-- Dataset records follows --

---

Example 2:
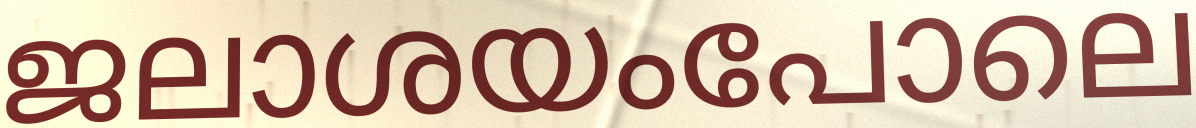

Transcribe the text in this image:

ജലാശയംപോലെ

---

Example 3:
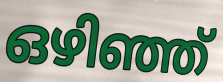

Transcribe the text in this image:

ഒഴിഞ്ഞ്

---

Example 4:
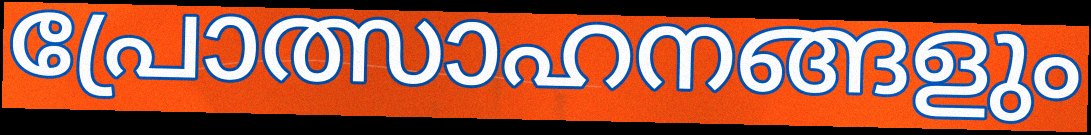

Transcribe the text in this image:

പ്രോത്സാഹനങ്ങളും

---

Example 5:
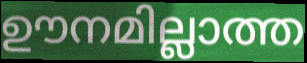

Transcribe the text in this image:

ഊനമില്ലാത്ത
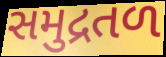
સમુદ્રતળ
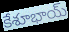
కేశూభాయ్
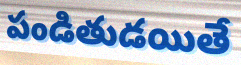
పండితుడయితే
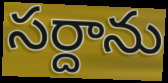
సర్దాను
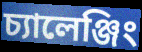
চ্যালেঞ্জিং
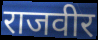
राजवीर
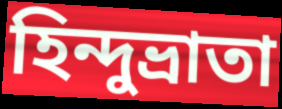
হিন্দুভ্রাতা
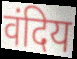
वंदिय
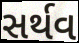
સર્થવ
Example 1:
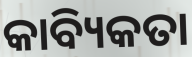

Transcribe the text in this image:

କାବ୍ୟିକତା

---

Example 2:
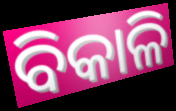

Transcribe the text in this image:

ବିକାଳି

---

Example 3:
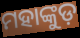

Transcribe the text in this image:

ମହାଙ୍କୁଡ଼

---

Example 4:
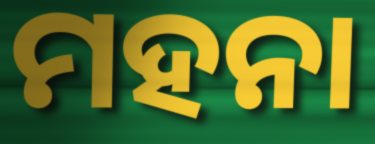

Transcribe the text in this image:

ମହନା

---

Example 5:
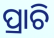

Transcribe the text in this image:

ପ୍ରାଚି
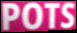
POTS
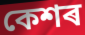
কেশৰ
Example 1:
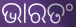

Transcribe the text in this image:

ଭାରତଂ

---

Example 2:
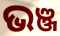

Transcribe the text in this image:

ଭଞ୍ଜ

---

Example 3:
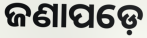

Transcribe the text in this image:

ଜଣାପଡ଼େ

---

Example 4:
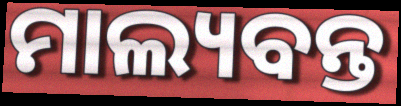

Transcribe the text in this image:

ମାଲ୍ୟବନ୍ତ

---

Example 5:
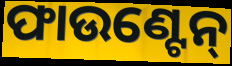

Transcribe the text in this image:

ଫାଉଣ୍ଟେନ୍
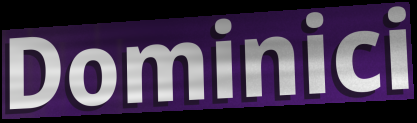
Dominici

-- Dataset records concluded --

■ **Exercise brief**: Without changing a word, retype the data above and omit its pictures.

■ **Solution for this exercise**:
---

Example 2:

Transcribe the text in this image:

ജലാശയംപോലെ

---

Example 3:

Transcribe the text in this image:

ഒഴിഞ്ഞ്

---

Example 4:

Transcribe the text in this image:

പ്രോത്സാഹനങ്ങളും

---

Example 5:

Transcribe the text in this image:

ഊനമില്ലാത്ത
સમુદ્રતળ
కేశూభాయ్
పండితుడయితే
సర్దాను
চ্যালেঞ্জিং
राजवीर
হিন্দুভ্রাতা
वंदिय
સર્થવ
Example 1:

Transcribe the text in this image:

କାବ୍ୟିକତା

---

Example 2:

Transcribe the text in this image:

ବିକାଳି

---

Example 3:

Transcribe the text in this image:

ମହାଙ୍କୁଡ଼

---

Example 4:

Transcribe the text in this image:

ମହନା

---

Example 5:

Transcribe the text in this image:

ପ୍ରାଚି
POTS
কেশৰ
Example 1:

Transcribe the text in this image:

ଭାରତଂ

---

Example 2:

Transcribe the text in this image:

ଭଞ୍ଜ

---

Example 3:

Transcribe the text in this image:

ଜଣାପଡ଼େ

---

Example 4:

Transcribe the text in this image:

ମାଲ୍ୟବନ୍ତ

---

Example 5:

Transcribe the text in this image:

ଫାଉଣ୍ଟେନ୍
Dominici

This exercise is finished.